IN THE UNITED STATES DISTRICT COURT FOR THE EASTERN DISTRICT OF CALIFORNIA
September 15, 2010
KEITH M. CASSELLS, PLAINTIFF,
D. LIGGETT, ET AL., DEFENDANTS.
On September 10, 2010, defendants filed a waiver of reply pursuant to 42 U.S.C. § 1997(e)(g). Under § 1997(e)(g), a defendant to a civil rights action brought by a prisoner may "waive the right to reply" and that "such waiver shall not constitute an admission of the allegations contained in the complaint." The statute goes on to provide, however, that "[t]he court may require an defendant to reply to the complaint brought under this section if it finds that the plaintiff has a reasonable opportunity to prevail on the merits." 42 U.S.C. § 1997(e)(g)(2).

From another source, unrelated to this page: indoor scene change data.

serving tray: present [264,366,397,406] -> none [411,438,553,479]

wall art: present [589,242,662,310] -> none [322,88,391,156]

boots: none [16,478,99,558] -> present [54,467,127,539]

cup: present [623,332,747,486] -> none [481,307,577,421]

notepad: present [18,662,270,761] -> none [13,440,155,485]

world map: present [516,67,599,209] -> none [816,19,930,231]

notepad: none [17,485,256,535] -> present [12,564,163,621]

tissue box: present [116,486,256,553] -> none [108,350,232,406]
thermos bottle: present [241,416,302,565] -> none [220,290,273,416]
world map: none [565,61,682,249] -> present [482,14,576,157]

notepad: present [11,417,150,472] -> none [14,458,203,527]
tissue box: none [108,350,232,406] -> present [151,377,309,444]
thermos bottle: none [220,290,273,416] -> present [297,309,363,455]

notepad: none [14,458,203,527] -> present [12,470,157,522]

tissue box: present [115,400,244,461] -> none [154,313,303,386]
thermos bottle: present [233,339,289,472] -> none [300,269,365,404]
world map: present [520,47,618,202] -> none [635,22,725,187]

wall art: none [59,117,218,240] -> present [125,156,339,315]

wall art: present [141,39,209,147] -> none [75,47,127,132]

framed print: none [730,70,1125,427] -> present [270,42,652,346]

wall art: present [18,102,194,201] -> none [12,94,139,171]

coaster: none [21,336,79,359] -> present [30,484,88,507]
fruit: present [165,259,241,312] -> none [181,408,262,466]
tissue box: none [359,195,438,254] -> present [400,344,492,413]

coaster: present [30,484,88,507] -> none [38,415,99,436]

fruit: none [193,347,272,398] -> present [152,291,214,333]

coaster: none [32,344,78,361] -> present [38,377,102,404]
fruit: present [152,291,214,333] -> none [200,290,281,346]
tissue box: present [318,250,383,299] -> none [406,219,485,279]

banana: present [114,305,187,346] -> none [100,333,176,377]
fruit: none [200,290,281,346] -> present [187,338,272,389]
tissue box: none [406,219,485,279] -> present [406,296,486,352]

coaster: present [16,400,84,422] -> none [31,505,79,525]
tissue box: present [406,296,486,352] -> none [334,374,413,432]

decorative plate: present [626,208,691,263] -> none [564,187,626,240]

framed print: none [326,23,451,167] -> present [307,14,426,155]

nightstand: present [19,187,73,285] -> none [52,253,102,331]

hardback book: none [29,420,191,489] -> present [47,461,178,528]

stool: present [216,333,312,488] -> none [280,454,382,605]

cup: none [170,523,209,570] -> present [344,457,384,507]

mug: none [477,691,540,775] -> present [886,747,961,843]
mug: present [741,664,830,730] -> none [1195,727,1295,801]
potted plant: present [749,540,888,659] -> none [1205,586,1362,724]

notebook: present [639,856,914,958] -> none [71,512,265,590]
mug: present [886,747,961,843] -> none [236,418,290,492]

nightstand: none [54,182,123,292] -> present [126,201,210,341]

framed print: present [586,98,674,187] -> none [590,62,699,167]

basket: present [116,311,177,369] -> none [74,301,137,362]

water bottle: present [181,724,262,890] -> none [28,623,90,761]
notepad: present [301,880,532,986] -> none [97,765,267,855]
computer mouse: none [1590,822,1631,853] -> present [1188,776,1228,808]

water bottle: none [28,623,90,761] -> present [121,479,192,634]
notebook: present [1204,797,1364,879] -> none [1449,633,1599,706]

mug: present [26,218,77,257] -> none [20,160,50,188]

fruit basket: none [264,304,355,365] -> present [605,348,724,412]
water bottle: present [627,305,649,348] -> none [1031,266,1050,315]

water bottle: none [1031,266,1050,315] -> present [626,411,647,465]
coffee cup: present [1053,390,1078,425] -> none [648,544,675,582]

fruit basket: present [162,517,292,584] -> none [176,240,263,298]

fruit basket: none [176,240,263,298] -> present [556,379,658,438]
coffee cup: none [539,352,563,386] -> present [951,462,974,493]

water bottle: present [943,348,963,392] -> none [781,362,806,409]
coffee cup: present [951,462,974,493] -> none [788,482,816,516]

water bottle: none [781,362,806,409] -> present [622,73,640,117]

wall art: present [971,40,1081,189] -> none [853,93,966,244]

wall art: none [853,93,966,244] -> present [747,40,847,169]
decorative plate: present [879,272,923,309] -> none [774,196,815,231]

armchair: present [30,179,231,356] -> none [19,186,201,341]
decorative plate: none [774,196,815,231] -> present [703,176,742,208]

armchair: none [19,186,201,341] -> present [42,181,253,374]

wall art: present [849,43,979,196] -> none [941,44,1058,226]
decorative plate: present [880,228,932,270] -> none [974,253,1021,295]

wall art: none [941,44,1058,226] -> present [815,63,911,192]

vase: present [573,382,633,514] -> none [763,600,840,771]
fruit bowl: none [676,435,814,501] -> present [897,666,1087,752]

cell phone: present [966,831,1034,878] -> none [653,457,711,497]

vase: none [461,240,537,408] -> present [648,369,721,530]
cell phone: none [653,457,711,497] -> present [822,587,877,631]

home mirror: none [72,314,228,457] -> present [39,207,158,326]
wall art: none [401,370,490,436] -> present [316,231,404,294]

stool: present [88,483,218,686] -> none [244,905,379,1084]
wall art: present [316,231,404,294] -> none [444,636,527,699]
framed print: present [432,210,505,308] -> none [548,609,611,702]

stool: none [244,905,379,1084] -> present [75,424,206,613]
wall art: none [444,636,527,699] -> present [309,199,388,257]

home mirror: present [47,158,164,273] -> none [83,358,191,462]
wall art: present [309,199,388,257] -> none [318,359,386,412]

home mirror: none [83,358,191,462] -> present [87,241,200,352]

In this case, the court has already screened plaintiff's amended complaint in accordance with 28 U.S.C. § 1915A and found that plaintiff has a reasonable opportunity to prevail on the merits if the allegations of the amended complaint are proven. (Doc. No. 18.) Specifically, the court found that the amended complaint appeared to state a cognizable Eighth Amendment excessive force claim against defendant Liggett and a First Amendment retaliation claim against defendant Matthews. (Id.) No attorney could reasonably think that when the court issued its screening order and order directing service that it would accept a waiver of reply on behalf of the defendant. See Edmonds v. Carter, No. 97 C 7488, 2000 WL 1849504, at *3 (N.D. Ill. Dec. 15, 2000) (discussing the misuse of § 1997(e)(g))
Accordingly, IT IS HEREBY ORDERED that within twenty-one days of the date of this order, defendants shall file and serve a response to plaintiff amended complaint.